■ **Soal Latihan 1**:
Terjemahkan kalimat dari kutipan teks tentang rapat Komisi D DPRD Surabaya ini ke dalam bahasa Inggris: "Dalam rapat tersebut, dr. Zuhrotul Mar’ah menekankan pentingnya memperkuat identitas Surabaya sebagai Kota Pahlawan, yang tidak hanya dikenal sebagai pusat bisnis dan metropolitan, tetapi juga memiliki nilai-nilai kepahlawanan dan kekayaan seni budaya."
■ **Soal Latihan 2**:
Menurut kutipan teks tentang rapat Komisi D DPRD Surabaya, mengapa identitas Surabaya sebagai Kota Pahlawan perlu diperkuat? Jelaskan dalam satu sampai tiga kalimat.

■ **Kutipan Teks**:
################
JATIMPOS.CO/SURABAYA - Komisi D DPRD Surabaya menggelar rapat lanjutan membahas Rancangan Peraturan Daerah (Raperda) tentang Pemajuan Kebudayaan dan Pembinaan Nilai-Nilai Kepahlawanan pada Senin (17/3/2025).
Rapat yang dipimpin oleh dr. Zuhrotul Mar’ah ini turut dihadiri oleh berbagai komunitas budaya, seperti Komunitas Begandring dan Puri Rajapatni, serta Camat Genteng dan Camat Krembangan.
Dalam rapat tersebut, dr. Zuhrotul Mar’ah menekankan pentingnya memperkuat identitas Surabaya sebagai Kota Pahlawan, yang tidak hanya dikenal sebagai pusat bisnis dan metropolitan, tetapi juga memiliki nilai-nilai kepahlawanan dan kekayaan seni budaya.
“Surabaya bukan hanya kota bisnis dan metropolitan, tetapi juga memiliki nilai-nilai kepahlawanan dan kejuangan yang harus terus diwariskan,” ujarnya.
Ia menyoroti perlunya ekosistem budaya yang berkelanjutan melalui event tahunan dan kolaborasi dengan berbagai pihak, termasuk dunia pendidikan dan komunitas seni.
################
■ **Data Mentah**:
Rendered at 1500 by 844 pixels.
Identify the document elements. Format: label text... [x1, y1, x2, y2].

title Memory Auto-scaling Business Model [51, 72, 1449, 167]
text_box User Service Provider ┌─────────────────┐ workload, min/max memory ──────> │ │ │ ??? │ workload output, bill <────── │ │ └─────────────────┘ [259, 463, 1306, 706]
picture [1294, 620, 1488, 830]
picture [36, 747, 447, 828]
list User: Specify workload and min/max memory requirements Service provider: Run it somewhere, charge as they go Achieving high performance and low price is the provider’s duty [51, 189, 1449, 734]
################
■ **Jawaban 1**:
In the meeting, dr. Zuhrotul Mar’ah emphasized the importance of strengthening Surabaya's identity as the City of Heroes, which is known not only as a business and metropolitan center but also has heroic values and a wealth of arts and culture.

■ **Jawaban 2**:
Surabaya bukan hanya kota bisnis dan metropolitan. Kota ini juga memiliki nilai-nilai kepahlawanan dan kejuangan serta kekayaan seni budaya. Nilai-nilai itu harus terus diwariskan.